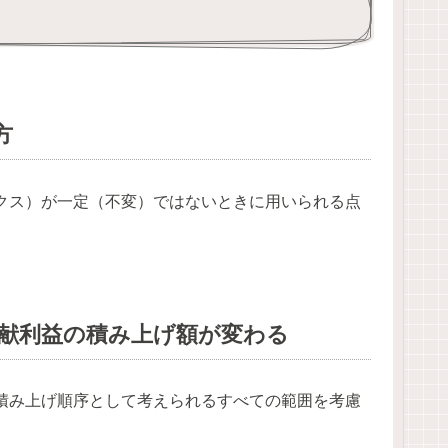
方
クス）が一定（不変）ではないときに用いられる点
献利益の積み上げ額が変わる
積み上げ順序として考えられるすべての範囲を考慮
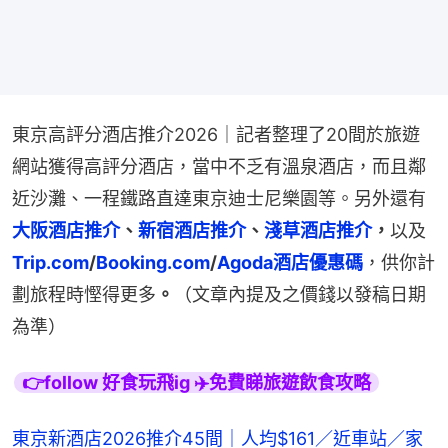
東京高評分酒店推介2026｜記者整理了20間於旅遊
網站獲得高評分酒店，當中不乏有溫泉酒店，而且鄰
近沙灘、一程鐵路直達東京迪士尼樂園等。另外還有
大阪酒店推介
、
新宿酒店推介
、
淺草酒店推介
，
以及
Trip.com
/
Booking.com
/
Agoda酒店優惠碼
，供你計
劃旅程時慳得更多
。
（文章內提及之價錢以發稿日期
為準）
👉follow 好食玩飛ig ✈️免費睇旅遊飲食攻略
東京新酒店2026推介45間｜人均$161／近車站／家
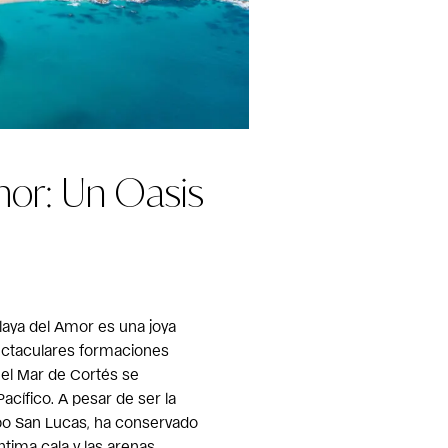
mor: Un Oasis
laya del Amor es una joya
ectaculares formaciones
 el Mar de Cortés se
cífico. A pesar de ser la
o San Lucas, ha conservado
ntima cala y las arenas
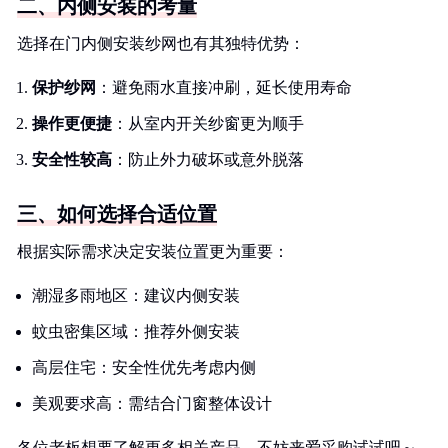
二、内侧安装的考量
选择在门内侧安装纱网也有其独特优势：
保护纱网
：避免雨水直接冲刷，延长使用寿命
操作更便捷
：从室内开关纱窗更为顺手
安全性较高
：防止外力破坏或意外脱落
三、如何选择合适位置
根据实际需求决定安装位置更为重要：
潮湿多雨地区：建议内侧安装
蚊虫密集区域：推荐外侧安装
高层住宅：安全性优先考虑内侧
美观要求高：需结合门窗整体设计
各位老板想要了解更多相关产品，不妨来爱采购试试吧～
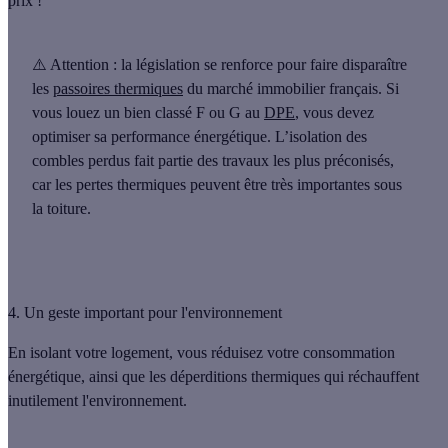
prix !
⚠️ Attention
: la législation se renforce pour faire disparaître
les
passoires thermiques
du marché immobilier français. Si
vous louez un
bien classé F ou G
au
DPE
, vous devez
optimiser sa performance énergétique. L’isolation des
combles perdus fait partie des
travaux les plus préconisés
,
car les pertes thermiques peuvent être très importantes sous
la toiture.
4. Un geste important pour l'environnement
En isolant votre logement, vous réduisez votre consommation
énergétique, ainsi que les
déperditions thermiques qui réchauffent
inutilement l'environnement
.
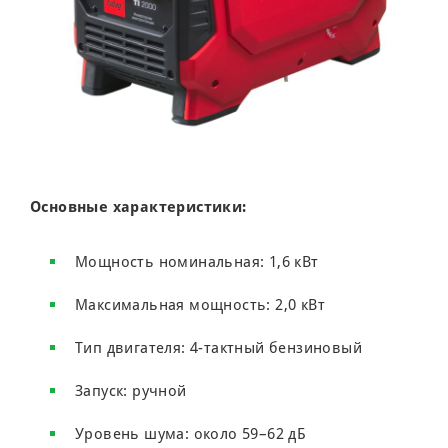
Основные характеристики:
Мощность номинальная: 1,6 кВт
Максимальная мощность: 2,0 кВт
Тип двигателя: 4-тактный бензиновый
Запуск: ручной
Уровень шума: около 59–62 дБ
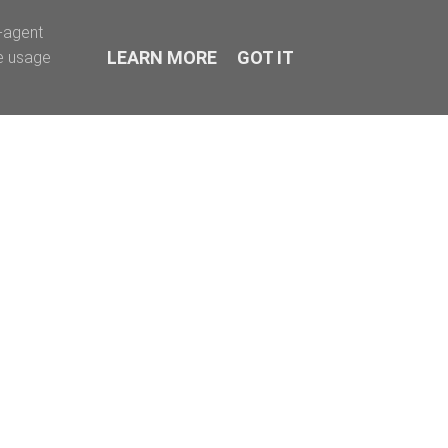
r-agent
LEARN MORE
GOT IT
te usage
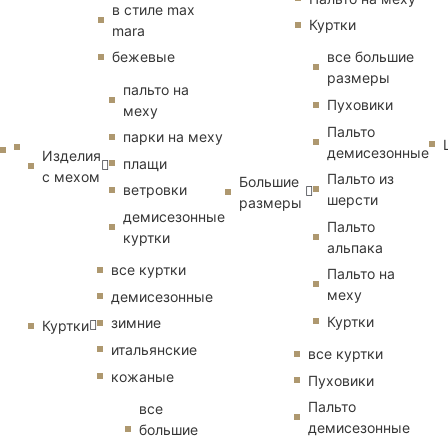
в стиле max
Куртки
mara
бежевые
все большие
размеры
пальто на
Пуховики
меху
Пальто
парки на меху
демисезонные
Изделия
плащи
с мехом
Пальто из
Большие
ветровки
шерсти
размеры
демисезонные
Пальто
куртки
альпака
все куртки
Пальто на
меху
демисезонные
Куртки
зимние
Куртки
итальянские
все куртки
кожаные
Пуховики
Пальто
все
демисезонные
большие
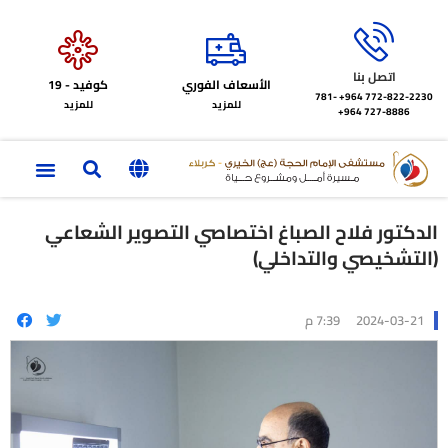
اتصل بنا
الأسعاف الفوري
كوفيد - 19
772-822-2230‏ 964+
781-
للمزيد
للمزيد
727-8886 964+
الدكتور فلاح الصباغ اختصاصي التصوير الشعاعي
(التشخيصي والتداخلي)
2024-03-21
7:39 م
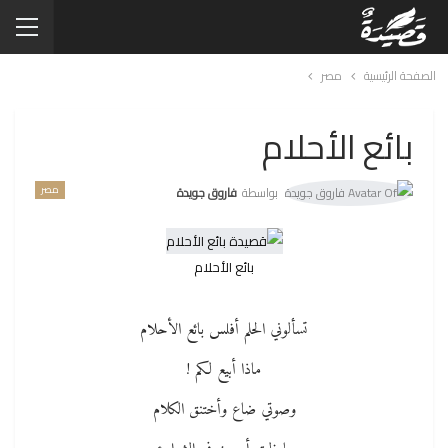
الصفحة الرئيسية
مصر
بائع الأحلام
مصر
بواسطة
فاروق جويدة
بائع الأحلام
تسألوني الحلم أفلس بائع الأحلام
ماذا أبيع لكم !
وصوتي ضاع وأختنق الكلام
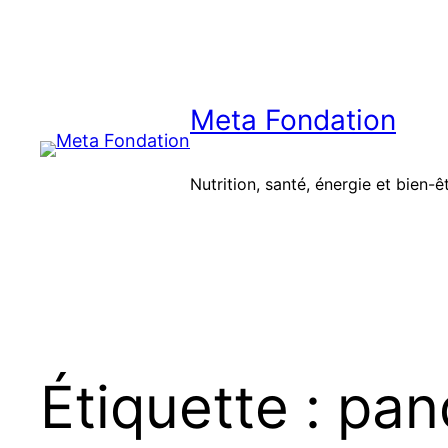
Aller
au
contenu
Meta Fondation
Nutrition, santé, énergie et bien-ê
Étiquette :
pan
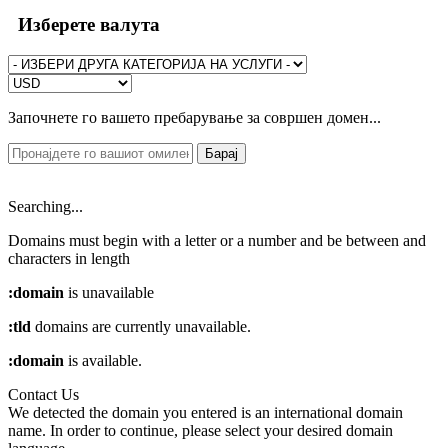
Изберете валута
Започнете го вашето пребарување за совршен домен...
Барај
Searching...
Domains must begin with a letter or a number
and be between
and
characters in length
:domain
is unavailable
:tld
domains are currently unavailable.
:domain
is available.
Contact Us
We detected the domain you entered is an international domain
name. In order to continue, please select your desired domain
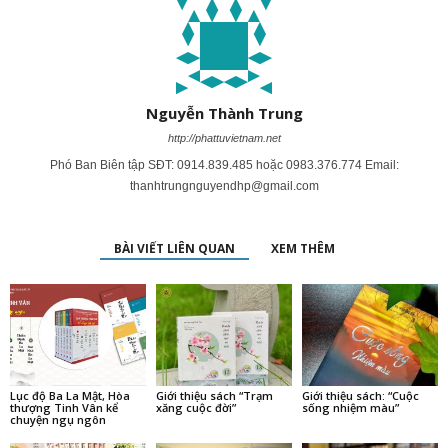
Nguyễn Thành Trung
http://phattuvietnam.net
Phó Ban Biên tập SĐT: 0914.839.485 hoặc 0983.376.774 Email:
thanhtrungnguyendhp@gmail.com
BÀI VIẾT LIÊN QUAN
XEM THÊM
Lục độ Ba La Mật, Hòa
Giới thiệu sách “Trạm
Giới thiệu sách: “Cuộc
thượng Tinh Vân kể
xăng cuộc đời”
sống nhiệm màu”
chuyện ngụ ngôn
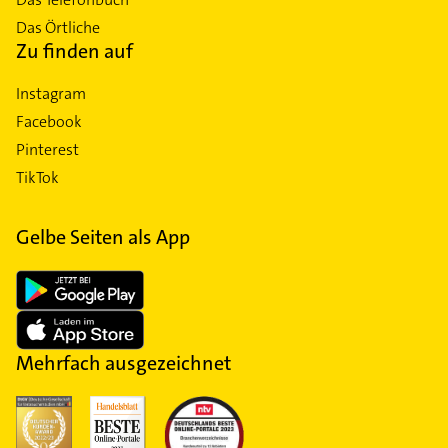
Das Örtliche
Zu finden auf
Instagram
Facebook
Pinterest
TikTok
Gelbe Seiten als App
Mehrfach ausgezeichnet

§ Problem statement:
Reproduce verbatim the text read from each of the records above, keeping every line in its original order. Leave out the picture markers.

§ Exercise solution:
方
クス）が一定（不変）ではないときに用いられる点
献利益の積み上げ額が変わる
積み上げ順序として考えられるすべての範囲を考慮
東京高評分酒店推介2026｜記者整理了20間於旅遊
網站獲得高評分酒店，當中不乏有溫泉酒店，而且鄰
近沙灘、一程鐵路直達東京迪士尼樂園等。另外還有
大阪酒店推介
、
新宿酒店推介
、
淺草酒店推介
，
以及
Trip.com
/
Booking.com
/
Agoda酒店優惠碼
，供你計
劃旅程時慳得更多
。
（文章內提及之價錢以發稿日期
為準）
👉follow 好食玩飛ig ✈️免費睇旅遊飲食攻略
東京新酒店2026推介45間｜人均$161／近車站／家
mor: Un Oasis
laya del Amor es una joya
ectaculares formaciones
 el Mar de Cortés se
cífico. A pesar de ser la
o San Lucas, ha conservado
ntima cala y las arenas
二、内侧安装的考量
选择在门内侧安装纱网也有其独特优势：
保护纱网
：避免雨水直接冲刷，延长使用寿命
操作更便捷
：从室内开关纱窗更为顺手
安全性较高
：防止外力破坏或意外脱落
三、如何选择合适位置
根据实际需求决定安装位置更为重要：
潮湿多雨地区：建议内侧安装
蚊虫密集区域：推荐外侧安装
高层住宅：安全性优先考虑内侧
美观要求高：需结合门窗整体设计
各位老板想要了解更多相关产品，不妨来爱采购试试吧～
prix !
⚠️ Attention
: la législation se renforce pour faire disparaître
les
passoires thermiques
du marché immobilier français. Si
vous louez un
bien classé F ou G
au
DPE
, vous devez
optimiser sa performance énergétique. L’isolation des
combles perdus fait partie des
travaux les plus préconisés
,
car les pertes thermiques peuvent être très importantes sous
la toiture.
4. Un geste important pour l'environnement
En isolant votre logement, vous réduisez votre consommation
énergétique, ainsi que les
déperditions thermiques qui réchauffent
inutilement l'environnement
.
Основные характеристики:
Мощность номинальная: 1,6 кВт
Максимальная мощность: 2,0 кВт
Тип двигателя: 4-тактный бензиновый
Запуск: ручной
Уровень шума: около 59–62 дБ
r-agent
LEARN MORE
GOT IT
te usage
в стиле max
Куртки
mara
бежевые
все большие
размеры
пальто на
Пуховики
меху
Пальто
парки на меху
демисезонные
Изделия
плащи
с мехом
Пальто из
Большие
ветровки
шерсти
размеры
демисезонные
Пальто
куртки
альпака
все куртки
Пальто на
меху
демисезонные
Куртки
зимние
Куртки
итальянские
все куртки
кожаные
Пуховики
Пальто
все
демисезонные
большие
اتصل بنا
الأسعاف الفوري
كوفيد - 19
772-822-2230‏ 964+
781-
للمزيد
للمزيد
727-8886 964+
الدكتور فلاح الصباغ اختصاصي التصوير الشعاعي
(التشخيصي والتداخلي)
2024-03-21
7:39 م
الصفحة الرئيسية
مصر
بائع الأحلام
مصر
بواسطة
فاروق جويدة
بائع الأحلام
تسألوني الحلم أفلس بائع الأحلام
ماذا أبيع لكم !
وصوتي ضاع وأختنق الكلام
Aller
au
contenu
Meta Fondation
Nutrition, santé, énergie et bien-ê
Étiquette :
pan
Изберете валута
Започнете го вашето пребарување за совршен домен...
Барај
Searching...
Domains must begin with a letter or a number
and be between
and
characters in length
:domain
is unavailable
:tld
domains are currently unavailable.
:domain
is available.
Contact Us
We detected the domain you entered is an international domain
name. In order to continue, please select your desired domain
Nguyễn Thành Trung
http://phattuvietnam.net
Phó Ban Biên tập SĐT: 0914.839.485 hoặc 0983.376.774 Email:
thanhtrungnguyendhp@gmail.com
BÀI VIẾT LIÊN QUAN
XEM THÊM
Lục độ Ba La Mật, Hòa
Giới thiệu sách “Trạm
Giới thiệu sách: “Cuộc
thượng Tinh Vân kể
xăng cuộc đời”
sống nhiệm màu”
chuyện ngụ ngôn
Das Örtliche
Zu finden auf
Instagram
Facebook
Pinterest
TikTok
Gelbe Seiten als App
Mehrfach ausgezeichnet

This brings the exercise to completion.